Your task:
Output the data verbatim, with nothing added or dropped.
━━━━━━
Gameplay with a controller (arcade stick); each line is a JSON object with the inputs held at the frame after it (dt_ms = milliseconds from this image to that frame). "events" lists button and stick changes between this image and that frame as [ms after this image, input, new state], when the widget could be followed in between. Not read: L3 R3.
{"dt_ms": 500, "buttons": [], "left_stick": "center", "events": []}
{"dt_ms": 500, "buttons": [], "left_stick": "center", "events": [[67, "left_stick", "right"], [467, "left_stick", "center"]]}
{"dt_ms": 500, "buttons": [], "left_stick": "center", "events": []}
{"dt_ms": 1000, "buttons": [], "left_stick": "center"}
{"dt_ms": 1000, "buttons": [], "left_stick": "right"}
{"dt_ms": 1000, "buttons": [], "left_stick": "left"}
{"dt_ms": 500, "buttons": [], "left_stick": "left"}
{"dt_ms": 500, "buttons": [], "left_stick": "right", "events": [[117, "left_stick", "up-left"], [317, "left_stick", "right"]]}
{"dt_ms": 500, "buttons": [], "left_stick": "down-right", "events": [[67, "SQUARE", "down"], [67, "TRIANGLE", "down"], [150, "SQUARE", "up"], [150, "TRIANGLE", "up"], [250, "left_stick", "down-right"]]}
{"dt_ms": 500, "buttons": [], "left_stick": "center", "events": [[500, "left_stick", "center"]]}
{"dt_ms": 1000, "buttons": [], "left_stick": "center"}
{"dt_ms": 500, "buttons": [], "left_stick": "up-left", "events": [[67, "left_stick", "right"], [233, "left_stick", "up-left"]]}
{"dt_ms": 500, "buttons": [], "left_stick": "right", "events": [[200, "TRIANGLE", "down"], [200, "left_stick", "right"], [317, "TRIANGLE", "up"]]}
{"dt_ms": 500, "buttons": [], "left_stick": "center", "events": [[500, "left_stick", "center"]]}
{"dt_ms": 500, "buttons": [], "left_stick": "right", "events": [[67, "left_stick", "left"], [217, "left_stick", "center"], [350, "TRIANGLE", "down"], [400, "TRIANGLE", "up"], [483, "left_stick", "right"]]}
━━━━━━
Result:
Gameplay with a controller (arcade stick); each line is a JSON object with the inputs held at the frame after it (dt_ms = milliseconds from this image to that frame). "events" lists button and stick changes between this image and that frame as [ms after this image, input, new state], when the widget could be followed in between. Not read: L3 R3.
{"dt_ms": 500, "buttons": [], "left_stick": "center", "events": []}
{"dt_ms": 500, "buttons": [], "left_stick": "center", "events": [[67, "left_stick", "right"], [467, "left_stick", "center"]]}
{"dt_ms": 500, "buttons": [], "left_stick": "center", "events": []}
{"dt_ms": 1000, "buttons": [], "left_stick": "center"}
{"dt_ms": 1000, "buttons": [], "left_stick": "right"}
{"dt_ms": 1000, "buttons": [], "left_stick": "left"}
{"dt_ms": 500, "buttons": [], "left_stick": "left"}
{"dt_ms": 500, "buttons": [], "left_stick": "right", "events": [[117, "left_stick", "up-left"], [317, "left_stick", "right"]]}
{"dt_ms": 500, "buttons": [], "left_stick": "down-right", "events": [[67, "SQUARE", "down"], [67, "TRIANGLE", "down"], [150, "SQUARE", "up"], [150, "TRIANGLE", "up"], [250, "left_stick", "down-right"]]}
{"dt_ms": 500, "buttons": [], "left_stick": "center", "events": [[500, "left_stick", "center"]]}
{"dt_ms": 1000, "buttons": [], "left_stick": "center"}
{"dt_ms": 500, "buttons": [], "left_stick": "up-left", "events": [[67, "left_stick", "right"], [233, "left_stick", "up-left"]]}
{"dt_ms": 500, "buttons": [], "left_stick": "right", "events": [[200, "TRIANGLE", "down"], [200, "left_stick", "right"], [317, "TRIANGLE", "up"]]}
{"dt_ms": 500, "buttons": [], "left_stick": "center", "events": [[500, "left_stick", "center"]]}
{"dt_ms": 500, "buttons": [], "left_stick": "right", "events": [[67, "left_stick", "left"], [217, "left_stick", "center"], [350, "TRIANGLE", "down"], [400, "TRIANGLE", "up"], [483, "left_stick", "right"]]}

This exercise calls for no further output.